Günter Fuchs / 27.02.2022

Was will der Dichter einem mit dieser Kolumne sagen? Außerdem funktioniert der Link zu “kleinen zentralasiatischen Wirbelsturm. Nadja” nicht!

rei svager / 27.02.2022

hallo jesko, ich danke dir. das hast du WUNDERSCHÖN geschrieben. hallo ACHSE !! bitte schenkt uns mehr POESIE ... oder musik : vladimir vytsofsky…. zbsp

Karsten Dörre / 27.02.2022

“Die schlimmste und gefährlichste Sklaverei ist diejenige, welche von den Menschen deswegen nicht mehr gefühlt wird, weil sie sich daran gewöhnt haben.” - Franz von Holtzendorff

Thorsten Gutmann / 27.02.2022

Begriffen habe ich es nie. Ich darf es vergessen.

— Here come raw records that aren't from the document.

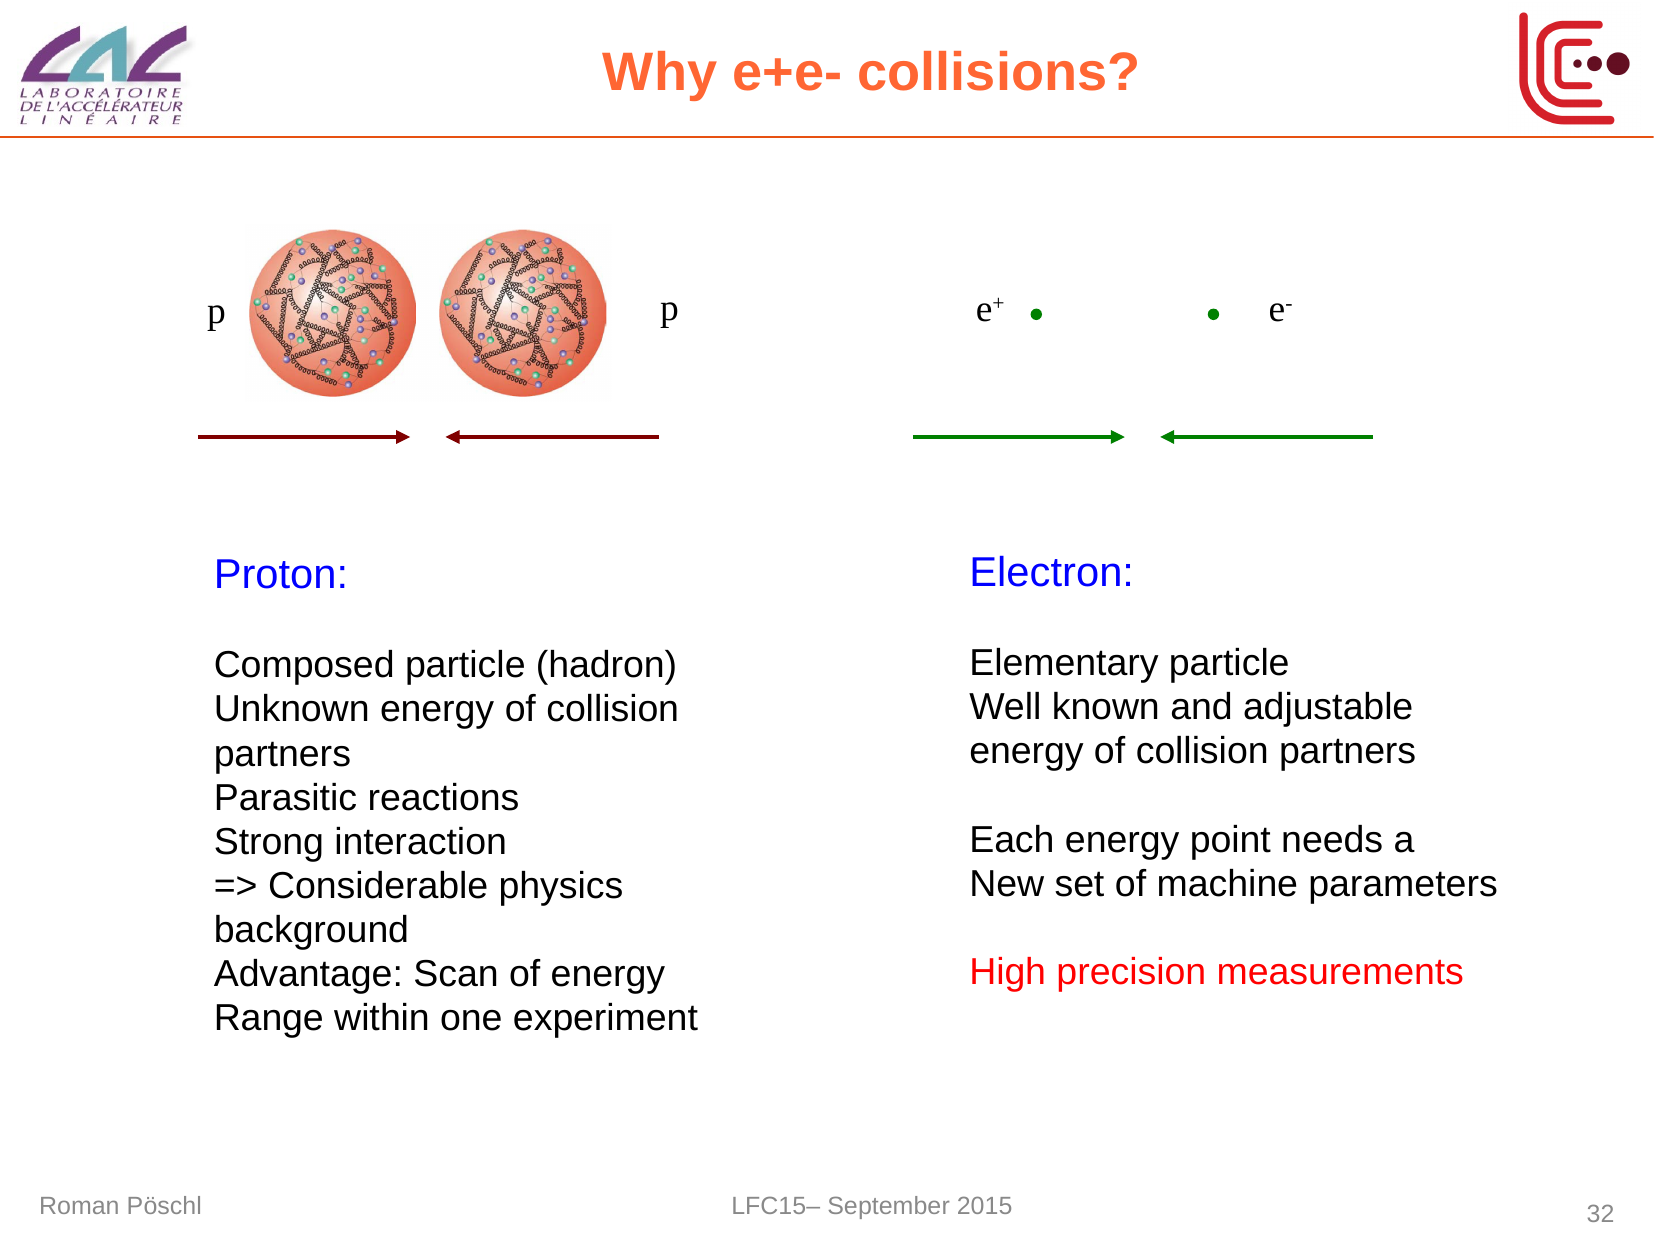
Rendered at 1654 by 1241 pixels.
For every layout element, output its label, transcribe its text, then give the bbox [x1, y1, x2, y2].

text_box Electron: Elementary particle Well known and adjustable energy of collision partners Each energy point needs a New set of machine parameters High precision measurements [919, 538, 1513, 951]
text_box p [156, 274, 241, 339]
text_box [1207, 308, 1218, 321]
picture [1508, 2, 1641, 135]
text_box e- [1218, 273, 1308, 338]
text_box [1030, 308, 1043, 321]
text_box e+ [925, 273, 1020, 338]
text_box Proton: Composed particle (hadron) Unknown energy of collision partners Parasitic reactions Strong interaction => Considerable physics background Advantage: Scan of energy Range within one experiment [163, 541, 758, 953]
text_box p [609, 271, 694, 336]
title Why e+e- collisions? [128, 29, 1617, 113]
picture [245, 224, 612, 402]
picture [17, 22, 199, 127]
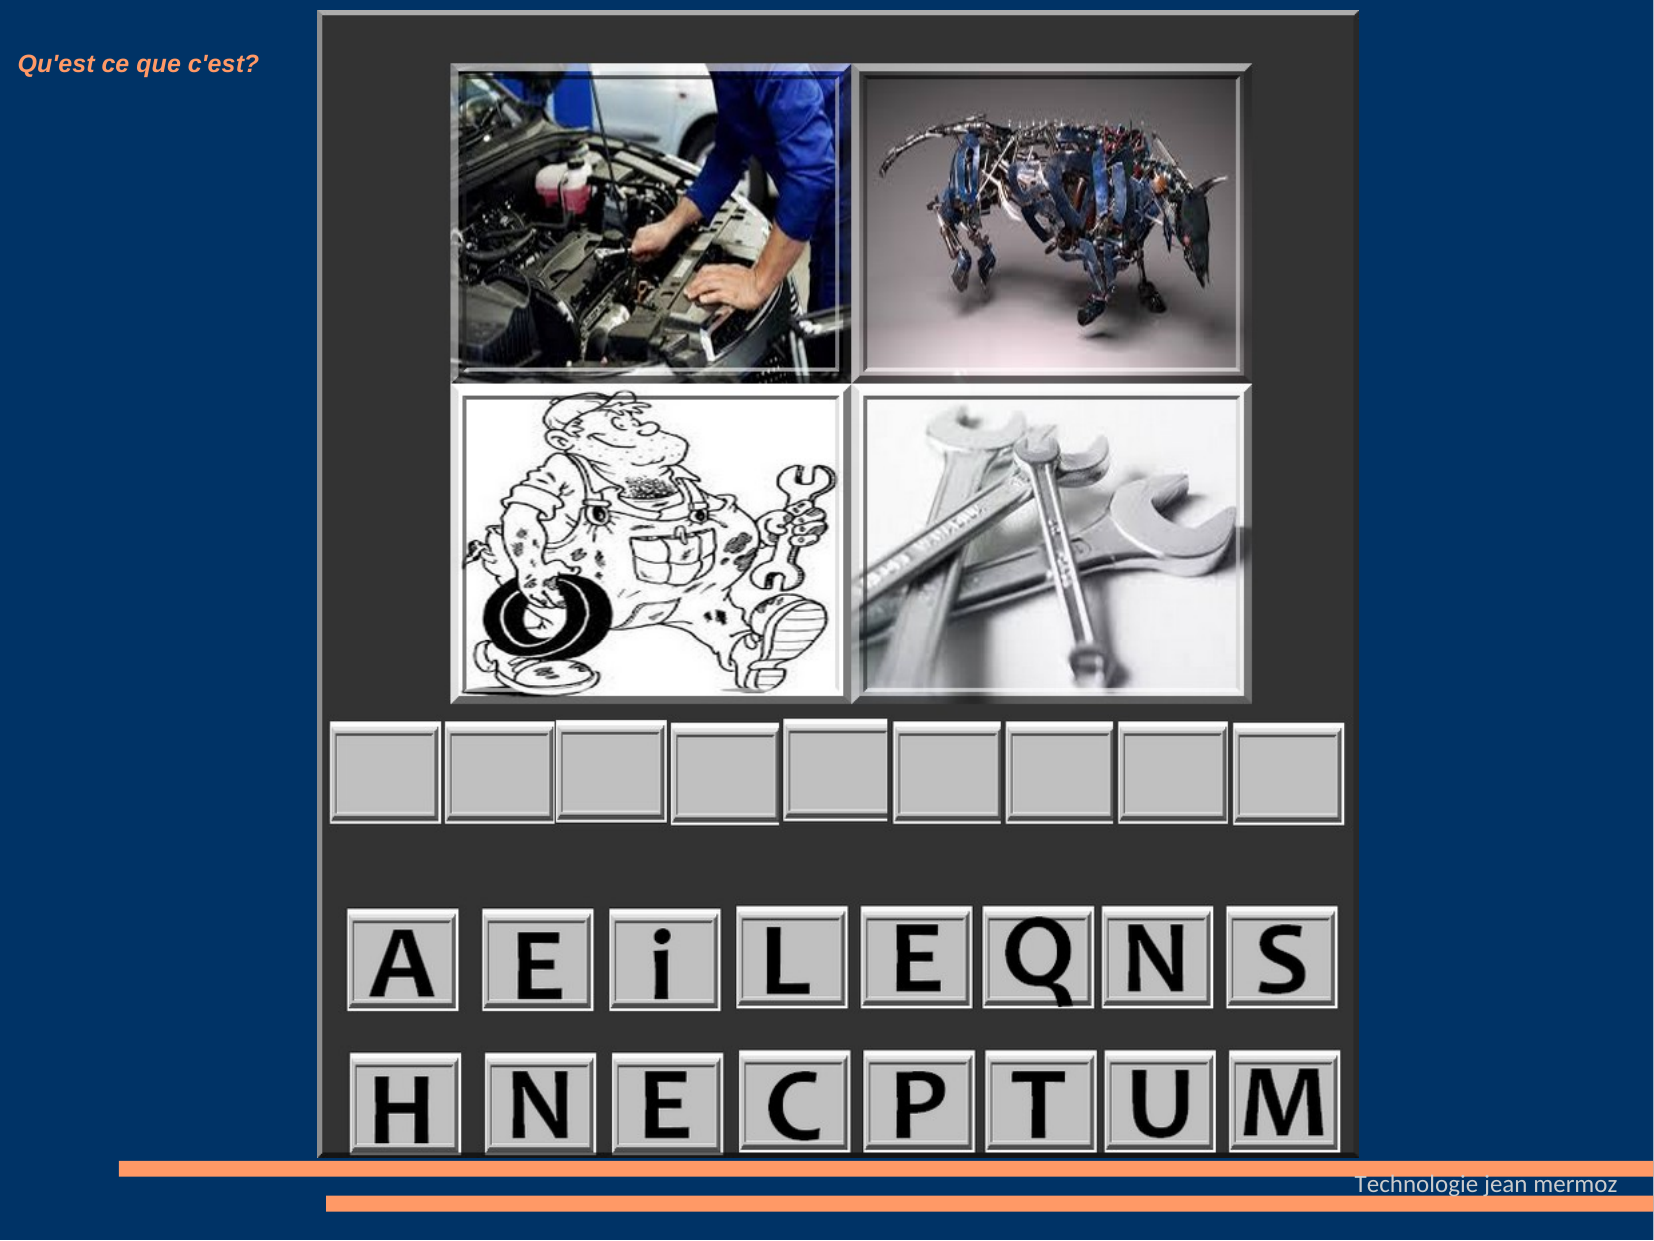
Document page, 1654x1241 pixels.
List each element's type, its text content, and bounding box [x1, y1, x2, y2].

title Qu'est ce que c'est? [17, 20, 296, 107]
picture [317, 10, 1359, 1158]
subtitle Technologie jean mermoz [1346, 1159, 1627, 1241]
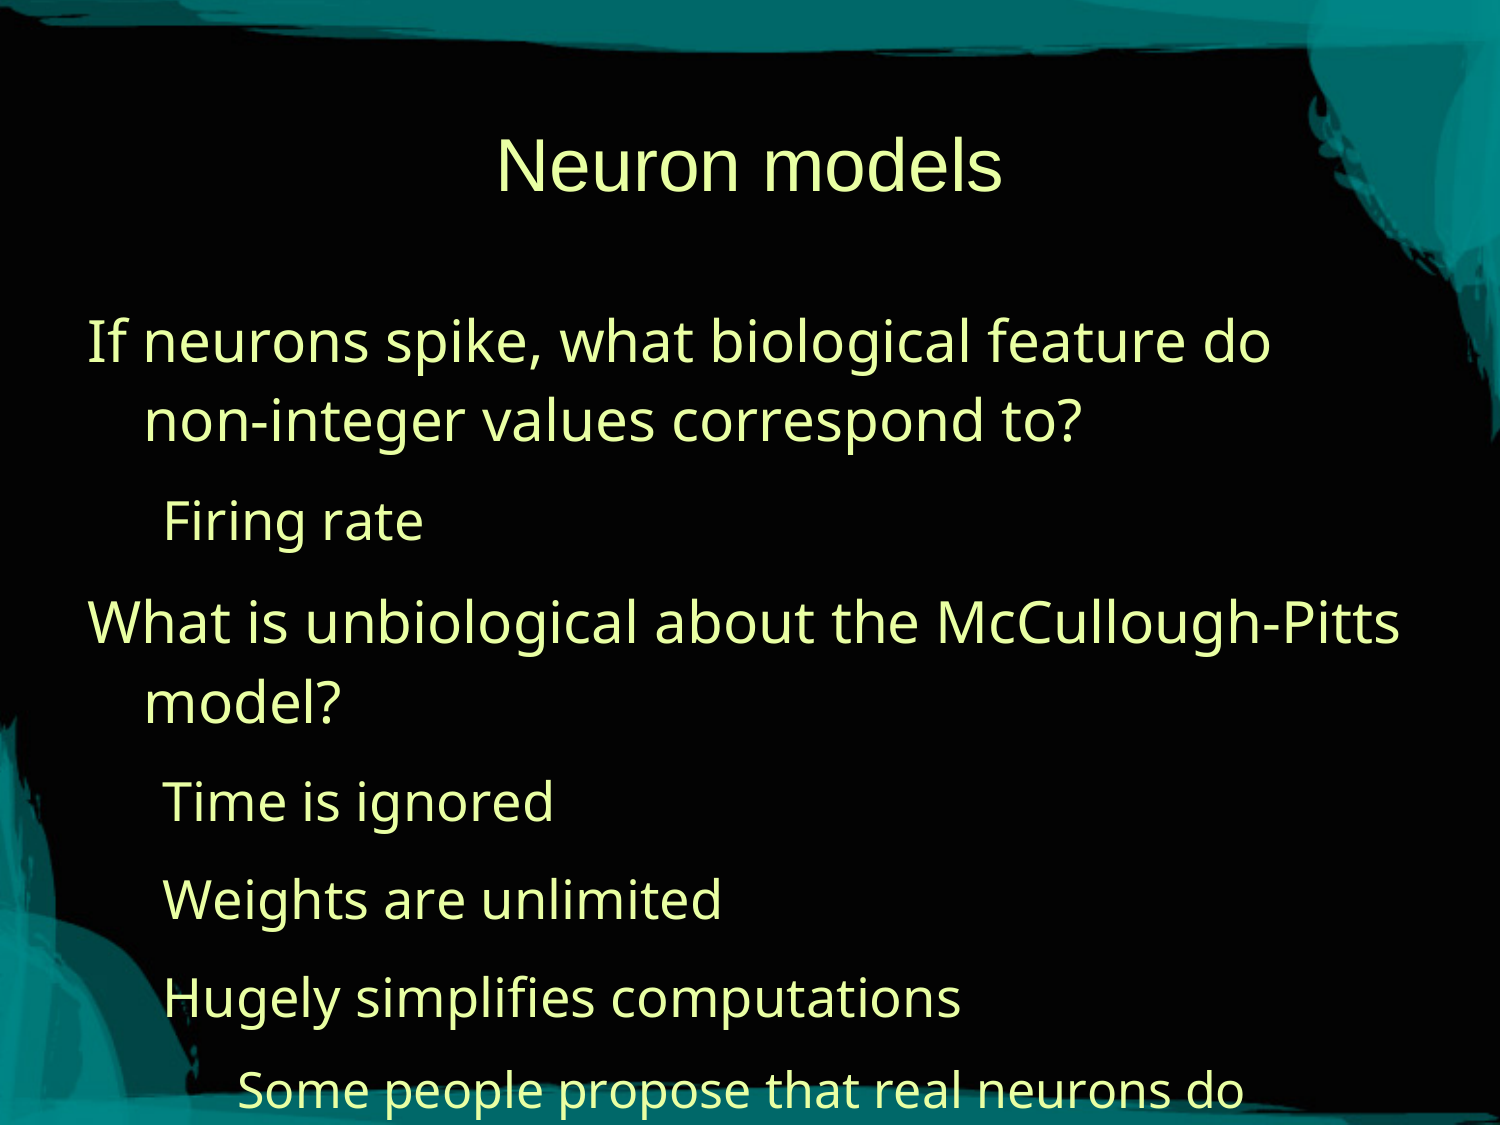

Christian Feider / 27.02.2022

ist es verwunderlich,das die Tochter eines Spätaussiedlers verwirrt ist? ich kann mich an die frühen neunziger noch erinnern,mit welcher Überheblichkeit von deutschstämmigen als “russkis” geredt wurde und Sie schlechter als der Döner-Mann an der Ecke behandelt wurden. Und das,obwohl Sie wirklich mehrheitlich zu Deutschland und der deutschen Kultur stehen,wesentlich mehr als der gewöhnliche “Westdeutsch” Aufgewachsene… ich verstehe die Wurzellosigkeit,die Hin-und Her-Gerissenheit und das Gefühl des Nicht-dazu-gehörens sehr wohl. und daraus ergibt sich die Betrachtungsweise der jungen Dame,die,abgelehnt, die natürlich vorhandenen selbstbezogenen Vorteile der russischen Energie-Exporte als Waffe gegen den Westen sehen möchte. Putin war ebenso wie die junge Dame wohl zuerst durchaus offen für west-östliche Kooperation,die der Westen dann aber wiederholt ausgeschlagen hat

giesemann gerhard / 27.02.2022

Ach, hoffentlich kommen sie bald, die kleinen ... Goldschätzchen.

U. Strahl / 27.02.2022

Danke für die kurze Geschichte über ein zerrissenes Universum. Nur wer dieses Rätsel deuten kann, versteht sicherlich auch ein ganz, ganz klein wenig die Russen- und die Deutschen. Was hätten die beiden Völker für eine Chance, wenn sie ehrlich kooperieren würden…und man sie ließe.